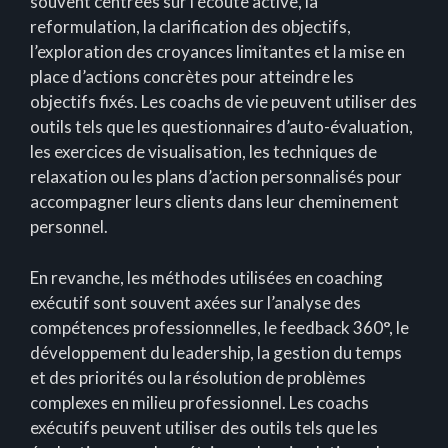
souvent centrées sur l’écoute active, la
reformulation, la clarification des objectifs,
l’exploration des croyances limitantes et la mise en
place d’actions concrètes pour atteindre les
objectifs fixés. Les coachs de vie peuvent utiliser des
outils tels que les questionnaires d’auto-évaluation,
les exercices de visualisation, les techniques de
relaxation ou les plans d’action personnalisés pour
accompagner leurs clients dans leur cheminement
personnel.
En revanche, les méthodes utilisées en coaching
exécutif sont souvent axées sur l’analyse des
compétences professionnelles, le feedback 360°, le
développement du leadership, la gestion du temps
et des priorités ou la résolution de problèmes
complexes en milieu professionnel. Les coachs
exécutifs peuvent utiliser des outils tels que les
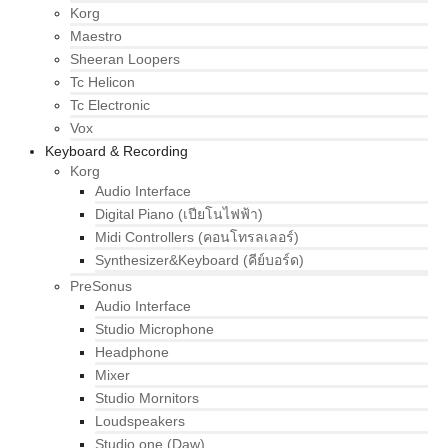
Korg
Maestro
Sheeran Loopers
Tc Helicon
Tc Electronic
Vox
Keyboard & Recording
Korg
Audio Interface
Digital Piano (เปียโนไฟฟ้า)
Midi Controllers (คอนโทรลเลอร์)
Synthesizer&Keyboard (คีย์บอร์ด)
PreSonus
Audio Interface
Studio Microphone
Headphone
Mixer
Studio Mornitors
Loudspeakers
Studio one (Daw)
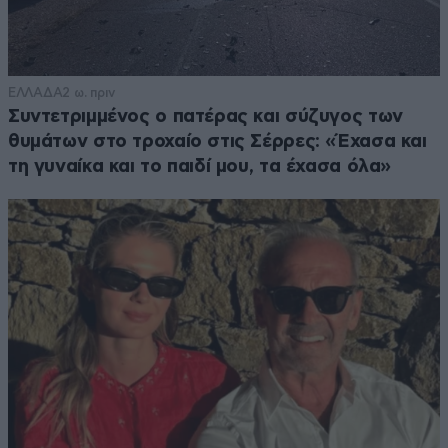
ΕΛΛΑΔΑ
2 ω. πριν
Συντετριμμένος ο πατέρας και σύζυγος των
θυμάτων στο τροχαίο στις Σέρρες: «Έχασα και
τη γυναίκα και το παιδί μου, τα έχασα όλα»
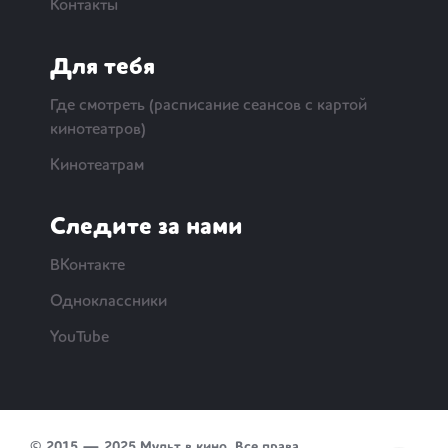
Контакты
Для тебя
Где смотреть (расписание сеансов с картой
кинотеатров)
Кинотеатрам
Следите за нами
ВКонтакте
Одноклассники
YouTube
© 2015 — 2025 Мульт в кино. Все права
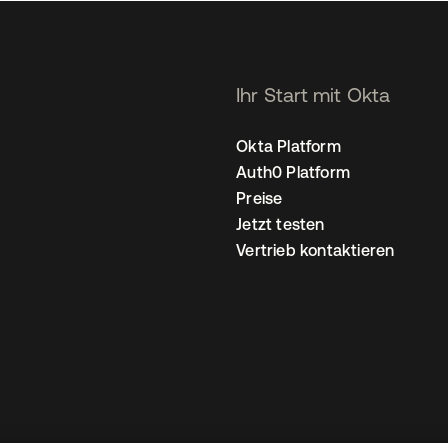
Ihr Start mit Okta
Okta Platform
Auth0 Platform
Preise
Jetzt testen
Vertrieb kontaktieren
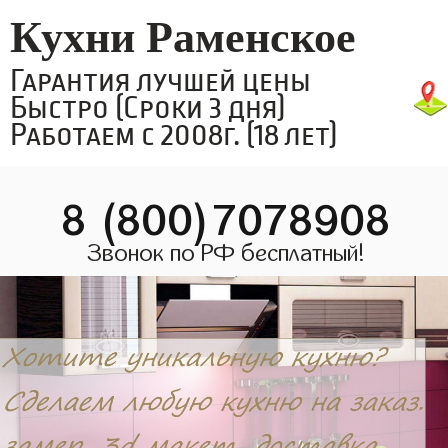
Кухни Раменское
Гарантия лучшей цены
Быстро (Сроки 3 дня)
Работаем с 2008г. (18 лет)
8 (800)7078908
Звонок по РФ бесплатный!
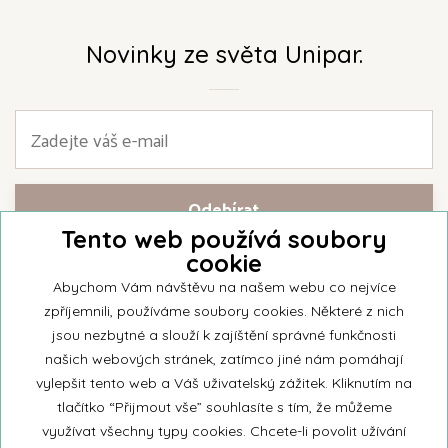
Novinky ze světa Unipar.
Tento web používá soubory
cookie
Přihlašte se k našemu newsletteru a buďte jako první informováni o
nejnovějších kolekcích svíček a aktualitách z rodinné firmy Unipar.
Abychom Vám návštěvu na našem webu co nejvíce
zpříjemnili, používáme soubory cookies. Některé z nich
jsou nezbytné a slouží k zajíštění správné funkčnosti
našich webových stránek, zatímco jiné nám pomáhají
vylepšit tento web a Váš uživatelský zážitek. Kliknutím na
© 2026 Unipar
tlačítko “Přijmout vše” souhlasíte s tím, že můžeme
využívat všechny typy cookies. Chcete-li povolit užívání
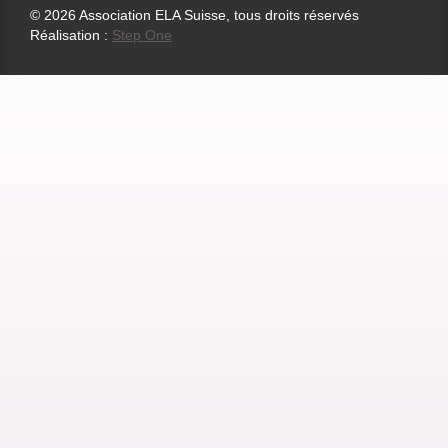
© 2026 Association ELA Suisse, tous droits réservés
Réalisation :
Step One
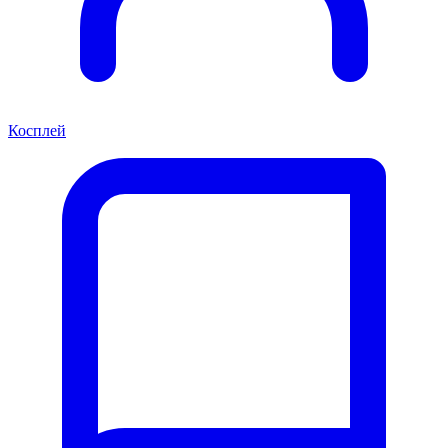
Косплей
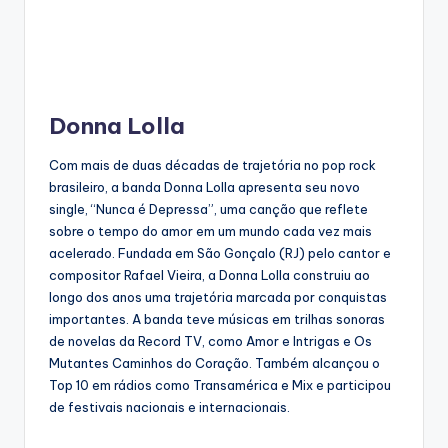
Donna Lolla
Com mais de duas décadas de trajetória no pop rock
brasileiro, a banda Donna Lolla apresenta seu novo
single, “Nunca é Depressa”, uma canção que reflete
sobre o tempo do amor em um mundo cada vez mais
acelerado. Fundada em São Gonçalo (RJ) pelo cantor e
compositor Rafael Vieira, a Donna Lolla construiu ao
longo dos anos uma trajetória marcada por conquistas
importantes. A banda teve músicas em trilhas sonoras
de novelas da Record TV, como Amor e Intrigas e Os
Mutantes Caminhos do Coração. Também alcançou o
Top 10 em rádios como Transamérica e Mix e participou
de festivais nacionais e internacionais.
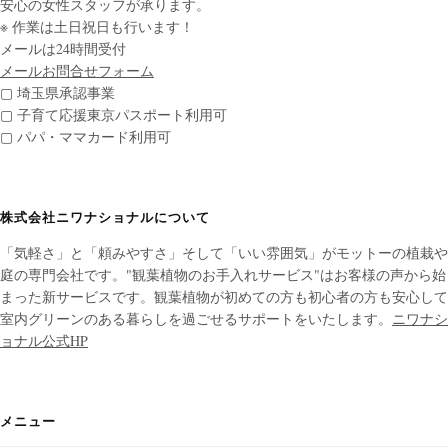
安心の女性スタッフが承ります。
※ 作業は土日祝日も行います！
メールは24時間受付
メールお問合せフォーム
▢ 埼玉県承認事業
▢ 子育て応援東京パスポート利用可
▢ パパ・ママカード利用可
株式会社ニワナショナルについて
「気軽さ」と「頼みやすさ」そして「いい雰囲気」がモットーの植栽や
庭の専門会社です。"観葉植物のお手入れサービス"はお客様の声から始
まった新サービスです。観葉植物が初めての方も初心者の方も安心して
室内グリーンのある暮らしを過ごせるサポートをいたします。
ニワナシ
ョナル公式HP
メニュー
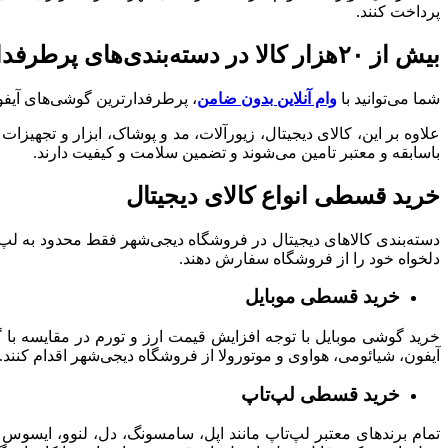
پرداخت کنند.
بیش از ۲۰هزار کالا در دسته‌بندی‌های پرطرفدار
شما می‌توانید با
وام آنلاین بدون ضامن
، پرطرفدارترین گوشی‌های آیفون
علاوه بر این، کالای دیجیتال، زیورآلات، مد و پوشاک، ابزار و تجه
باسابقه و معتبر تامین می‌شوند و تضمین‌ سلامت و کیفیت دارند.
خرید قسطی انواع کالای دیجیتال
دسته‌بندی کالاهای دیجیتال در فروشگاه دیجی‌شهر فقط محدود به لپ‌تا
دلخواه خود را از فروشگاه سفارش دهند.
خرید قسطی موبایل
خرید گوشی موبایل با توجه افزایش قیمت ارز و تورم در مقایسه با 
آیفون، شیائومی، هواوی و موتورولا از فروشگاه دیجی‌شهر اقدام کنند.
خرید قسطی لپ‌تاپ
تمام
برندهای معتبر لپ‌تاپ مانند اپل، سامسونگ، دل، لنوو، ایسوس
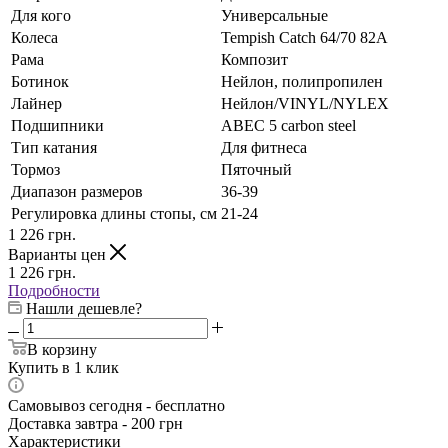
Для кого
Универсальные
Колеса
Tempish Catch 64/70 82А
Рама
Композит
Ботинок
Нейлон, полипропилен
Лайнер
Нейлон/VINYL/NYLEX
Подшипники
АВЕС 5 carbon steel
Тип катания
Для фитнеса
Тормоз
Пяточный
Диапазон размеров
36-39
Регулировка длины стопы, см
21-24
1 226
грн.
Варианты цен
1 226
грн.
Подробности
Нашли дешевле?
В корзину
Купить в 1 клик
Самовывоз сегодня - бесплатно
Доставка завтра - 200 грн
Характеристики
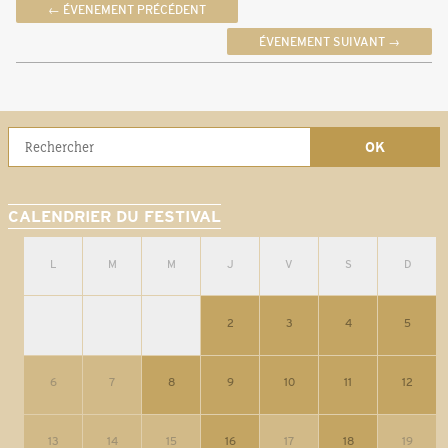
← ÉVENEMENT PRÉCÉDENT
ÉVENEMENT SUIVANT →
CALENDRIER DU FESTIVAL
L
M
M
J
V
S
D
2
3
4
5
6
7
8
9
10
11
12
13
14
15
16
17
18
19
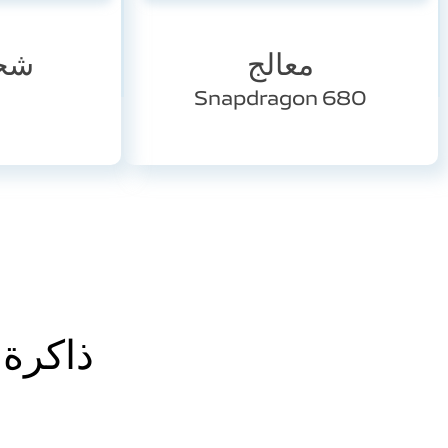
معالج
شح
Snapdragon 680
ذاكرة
════════════════════
EXERCISE PROMPT:
Edit all of these lines so that "Sound Card" takes the place of "Audio Interface" everywhere it occurs, keeping everything else as it is. Give only the text, with the pictures left out.

OUTPUT FOR THIS EXERCISE:
souvent centrées sur l’écoute active, la
reformulation, la clarification des objectifs,
l’exploration des croyances limitantes et la mise en
place d’actions concrètes pour atteindre les
objectifs fixés. Les coachs de vie peuvent utiliser des
outils tels que les questionnaires d’auto-évaluation,
les exercices de visualisation, les techniques de
relaxation ou les plans d’action personnalisés pour
accompagner leurs clients dans leur cheminement
personnel.
En revanche, les méthodes utilisées en coaching
exécutif sont souvent axées sur l’analyse des
compétences professionnelles, le feedback 360°, le
développement du leadership, la gestion du temps
et des priorités ou la résolution de problèmes
complexes en milieu professionnel. Les coachs
exécutifs peuvent utiliser des outils tels que les
Korg
Maestro
Sheeran Loopers
Tc Helicon
Tc Electronic
Vox
Keyboard & Recording
Korg
Sound Card
Digital Piano (เปียโนไฟฟ้า)
Midi Controllers (คอนโทรลเลอร์)
Synthesizer&Keyboard (คีย์บอร์ด)
PreSonus
Sound Card
Studio Microphone
Headphone
Mixer
Studio Mornitors
Loudspeakers
Studio one (Daw)
ΕΛΛΑΔΑ
2 ω. πριν
Συντετριμμένος ο πατέρας και σύζυγος των
θυμάτων στο τροχαίο στις Σέρρες: «Έχασα και
τη γυναίκα και το παιδί μου, τα έχασα όλα»
Контакты
Для тебя
Где смотреть (расписание сеансов с картой
кинотеатров)
Кинотеатрам
Следите за нами
ВКонтакте
Одноклассники
YouTube
© 2015 — 2025 Мульт в кино. Все права
Ihr Start mit Okta
Okta Platform
Auth0 Platform
Preise
Jetzt testen
Vertrieb kontaktieren
Кухни Раменское
Гарантия лучшей цены
Быстро (Сроки 3 дня)
Работаем с 2008г. (18 лет)
8 (800)7078908
Звонок по РФ бесплатный!
Novinky ze světa Unipar.
Tento web používá soubory
cookie
Přihlašte se k našemu newsletteru a buďte jako první informováni o
nejnovějších kolekcích svíček a aktualitách z rodinné firmy Unipar.
Abychom Vám návštěvu na našem webu co nejvíce
zpříjemnili, používáme soubory cookies. Některé z nich
jsou nezbytné a slouží k zajíštění správné funkčnosti
našich webových stránek, zatímco jiné nám pomáhají
vylepšit tento web a Váš uživatelský zážitek. Kliknutím na
© 2026 Unipar
tlačítko “Přijmout vše” souhlasíte s tím, že můžeme
využívat všechny typy cookies. Chcete-li povolit užívání
© 2026 Association ELA Suisse, tous droits réservés
Réalisation :
Step One
Косплей
Donna Lolla
Com mais de duas décadas de trajetória no pop rock
brasileiro, a banda Donna Lolla apresenta seu novo
single, “Nunca é Depressa”, uma canção que reflete
sobre o tempo do amor em um mundo cada vez mais
acelerado. Fundada em São Gonçalo (RJ) pelo cantor e
compositor Rafael Vieira, a Donna Lolla construiu ao
longo dos anos uma trajetória marcada por conquistas
importantes. A banda teve músicas em trilhas sonoras
de novelas da Record TV, como Amor e Intrigas e Os
Mutantes Caminhos do Coração. Também alcançou o
Top 10 em rádios como Transamérica e Mix e participou
de festivais nacionais e internacionais.
安心の女性スタッフが承ります。
※ 作業は土日祝日も行います！
メールは24時間受付
メールお問合せフォーム
▢ 埼玉県承認事業
▢ 子育て応援東京パスポート利用可
▢ パパ・ママカード利用可
株式会社ニワナショナルについて
「気軽さ」と「頼みやすさ」そして「いい雰囲気」がモットーの植栽や
庭の専門会社です。"観葉植物のお手入れサービス"はお客様の声から始
まった新サービスです。観葉植物が初めての方も初心者の方も安心して
室内グリーンのある暮らしを過ごせるサポートをいたします。
ニワナシ
ョナル公式HP
メニュー
پرداخت کنند.
بیش از ۲۰هزار کالا در دسته‌بندی‌های پرطرفدار
شما می‌توانید با
وام آنلاین بدون ضامن
، پرطرفدارترین گوشی‌های آیفون
علاوه بر این، کالای دیجیتال، زیورآلات، مد و پوشاک، ابزار و تجه
باسابقه و معتبر تامین می‌شوند و تضمین‌ سلامت و کیفیت دارند.
خرید قسطی انواع کالای دیجیتال
دسته‌بندی کالاهای دیجیتال در فروشگاه دیجی‌شهر فقط محدود به لپ‌تا
دلخواه خود را از فروشگاه سفارش دهند.
خرید قسطی موبایل
خرید گوشی موبایل با توجه افزایش قیمت ارز و تورم در مقایسه با 
آیفون، شیائومی، هواوی و موتورولا از فروشگاه دیجی‌شهر اقدام کنند.
خرید قسطی لپ‌تاپ
تمام
برندهای معتبر لپ‌تاپ مانند اپل، سامسونگ، دل، لنوو، ایسوس
Для кого
Универсальные
Колеса
Tempish Catch 64/70 82А
Рама
Композит
Ботинок
Нейлон, полипропилен
Лайнер
Нейлон/VINYL/NYLEX
Подшипники
АВЕС 5 carbon steel
Тип катания
Для фитнеса
Тормоз
Пяточный
Диапазон размеров
36-39
Регулировка длины стопы, см
21-24
1 226
грн.
Варианты цен
1 226
грн.
Подробности
Нашли дешевле?
В корзину
Купить в 1 клик
Самовывоз сегодня - бесплатно
Доставка завтра - 200 грн
Характеристики
← ÉVENEMENT PRÉCÉDENT
ÉVENEMENT SUIVANT →
CALENDRIER DU FESTIVAL
L
M
M
J
V
S
D
2
3
4
5
6
7
8
9
10
11
12
13
14
15
16
17
18
19
معالج
شح
Snapdragon 680
ذاكرة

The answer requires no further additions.